The simplest sundial is a vertical stick rising from a flat horizontal surface.

[IMAGE: A Simple Sundial]

As the Sun rises, passes the highest point in its path (at noon and to the south, in the northern hemisphere) and sets, the shadow rotates around the stick in a clockwise direction, and its position can be used to mark time. Indeed, it has been claimed that the "clockwise" direction in which the hands on a clock rotate was chosen for this reason.

A sundial with a vertical pointer ("gnomon") will indicate noon correctly when its shadow points north or south. [North in northern middle latitudes, south in southern ones, while near the equator it can be either way, depending on season.] However, the direction of the shadow at some other time of the day may depend on the season--its value in summer, when the Sun's path is high, may differ from what it is in winter, with Sun low above the horizon.

- **Set exercise 1**
Answer these questions about the sundial passage:
(a) What does the passage call the simplest sundial?
(b) In what direction does the shadow rotate around the stick as the Sun moves across the sky?
(c) When will a sundial with a vertical pointer indicate noon correctly?
- **Set exercise 2**
Duplicate the stretch of the sundial passage from "As the Sun rises, passes" through "above the horizon.", word for word.

- **Data shown**

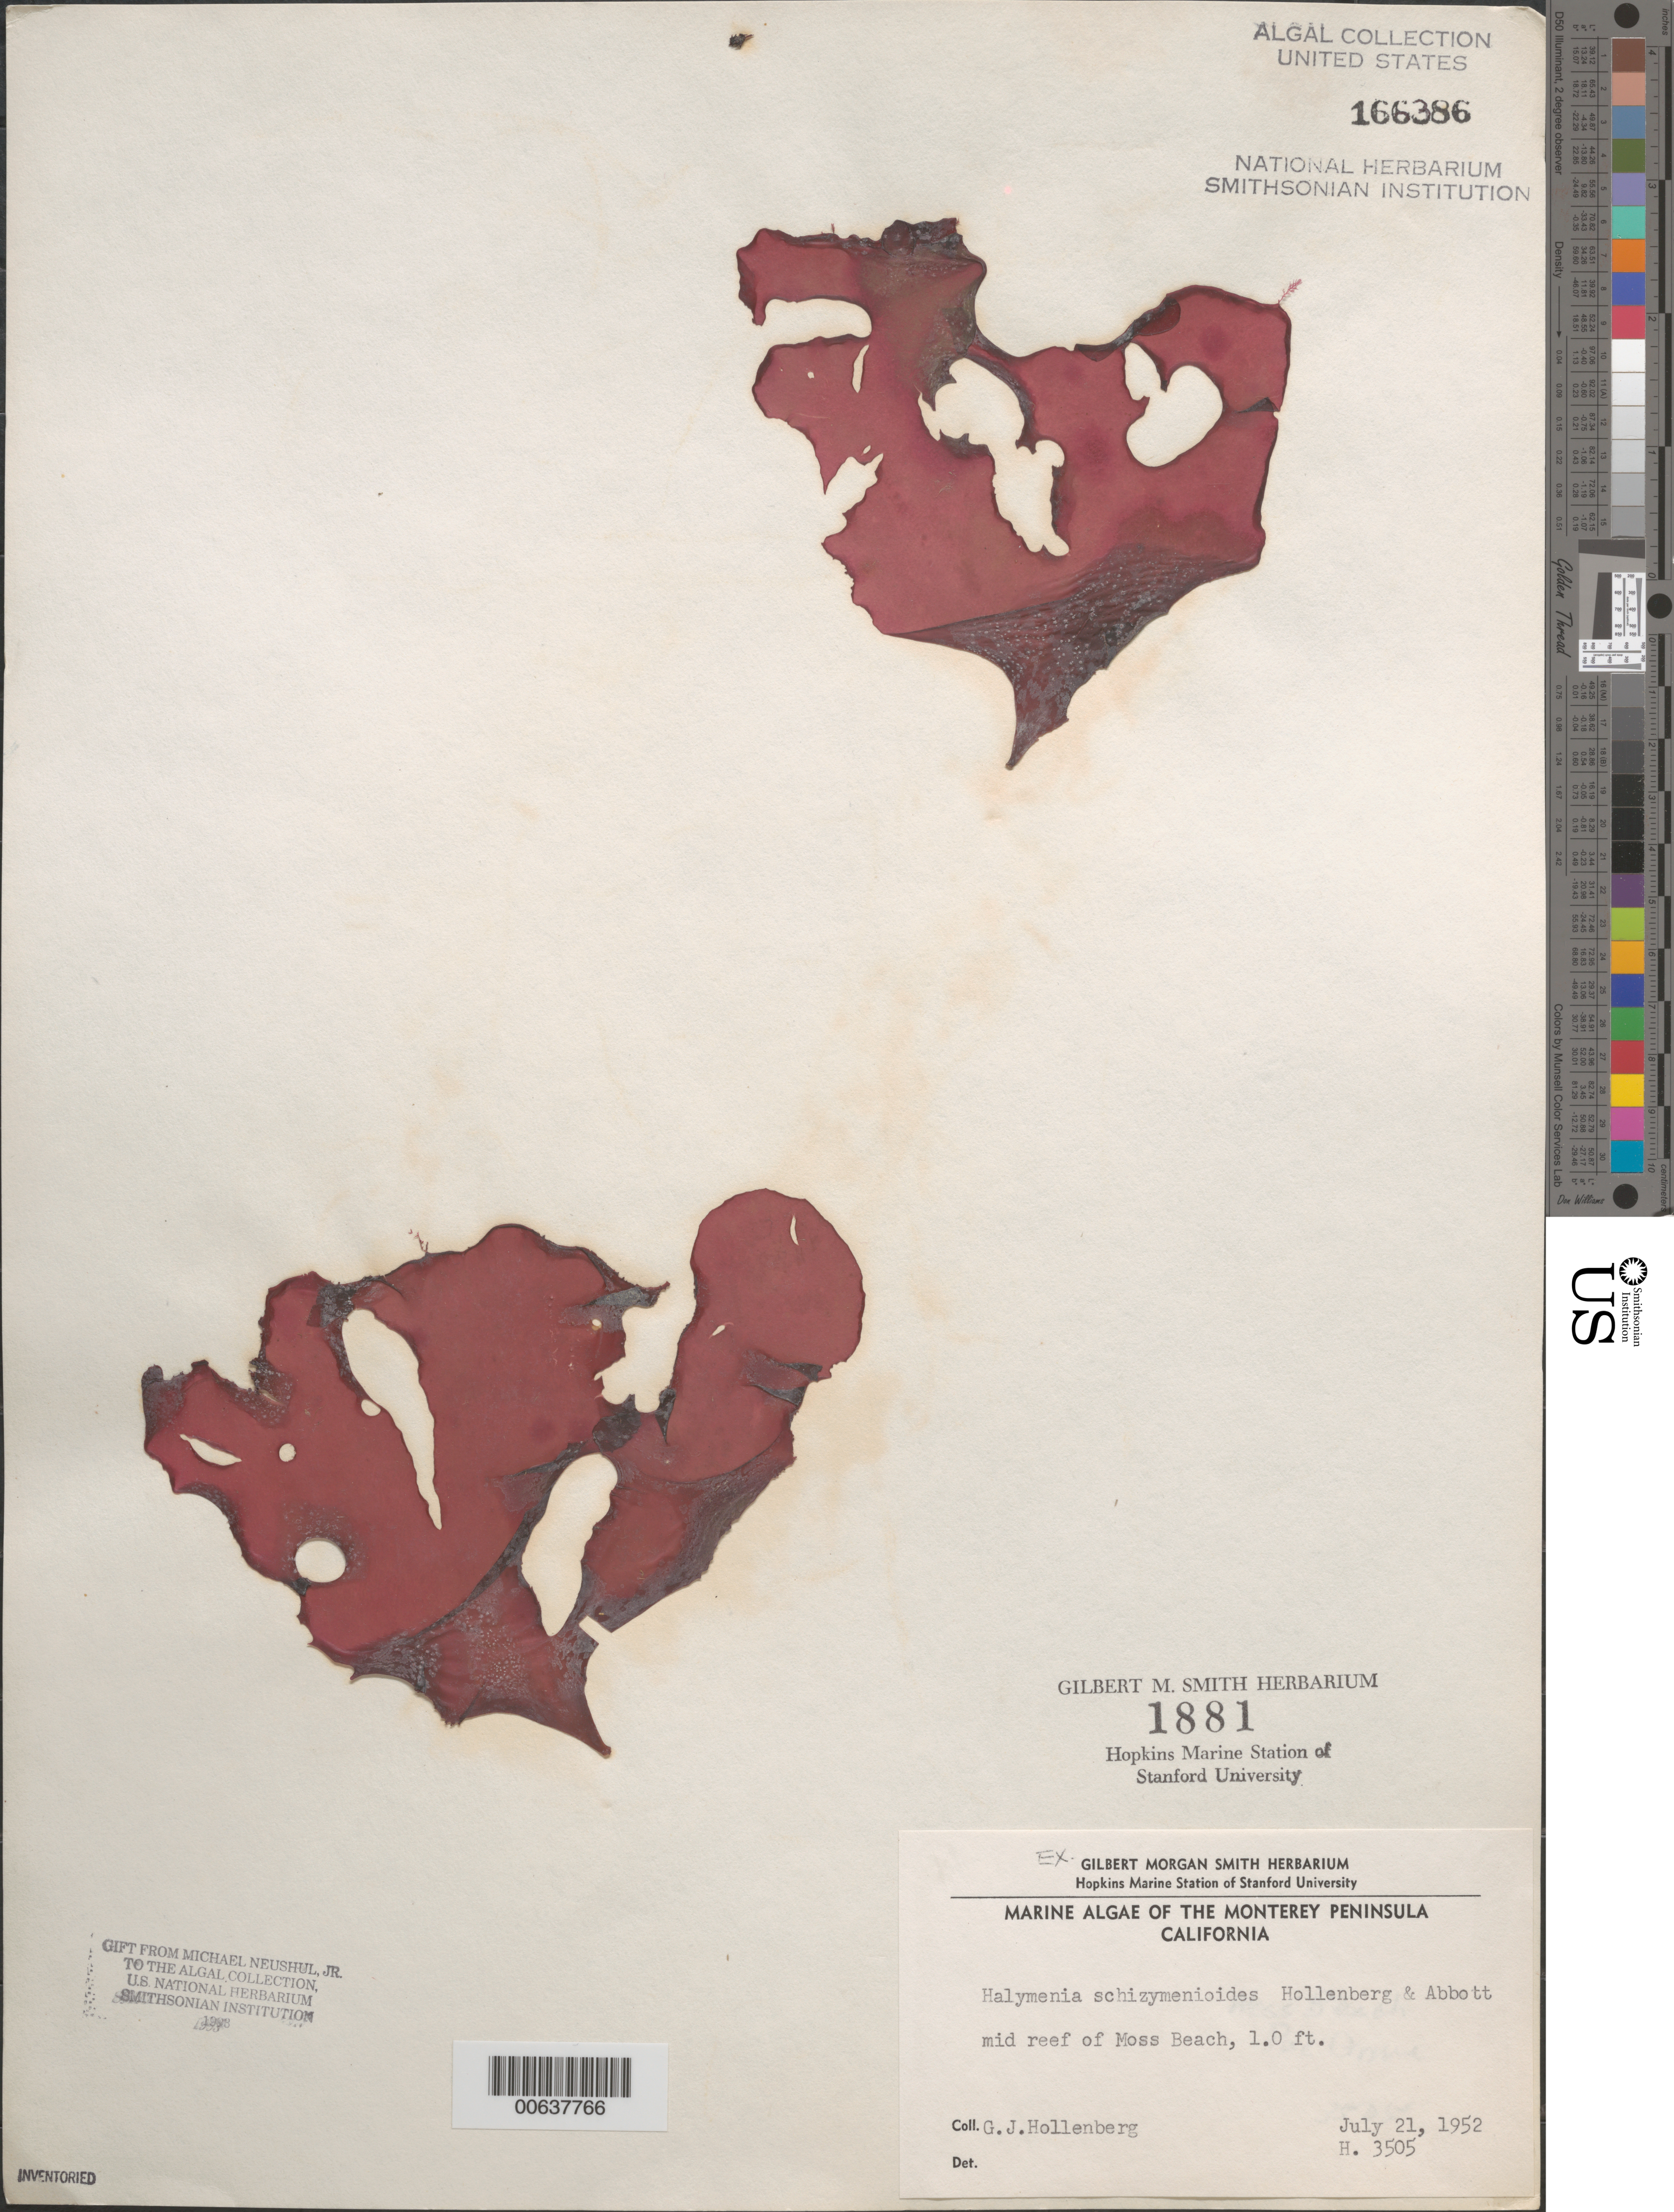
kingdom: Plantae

- **Correct answer 1**
(a) A vertical stick rising from a flat horizontal surface.
(b) Clockwise.
(c) When its shadow points north or south.

- **Correct answer 2**
As the Sun rises, passes the highest point in its path (at noon and to the south, in the northern hemisphere) and sets, the shadow rotates around the stick in a clockwise direction, and its position can be used to mark time. Indeed, it has been claimed that the "clockwise" direction in which the hands on a clock rotate was chosen for this reason.

A sundial with a vertical pointer ("gnomon") will indicate noon correctly when its shadow points north or south. [North in northern middle latitudes, south in southern ones, while near the equator it can be either way, depending on season.] However, the direction of the shadow at some other time of the day may depend on the season--its value in summer, when the Sun's path is high, may differ from what it is in winter, with Sun low above the horizon.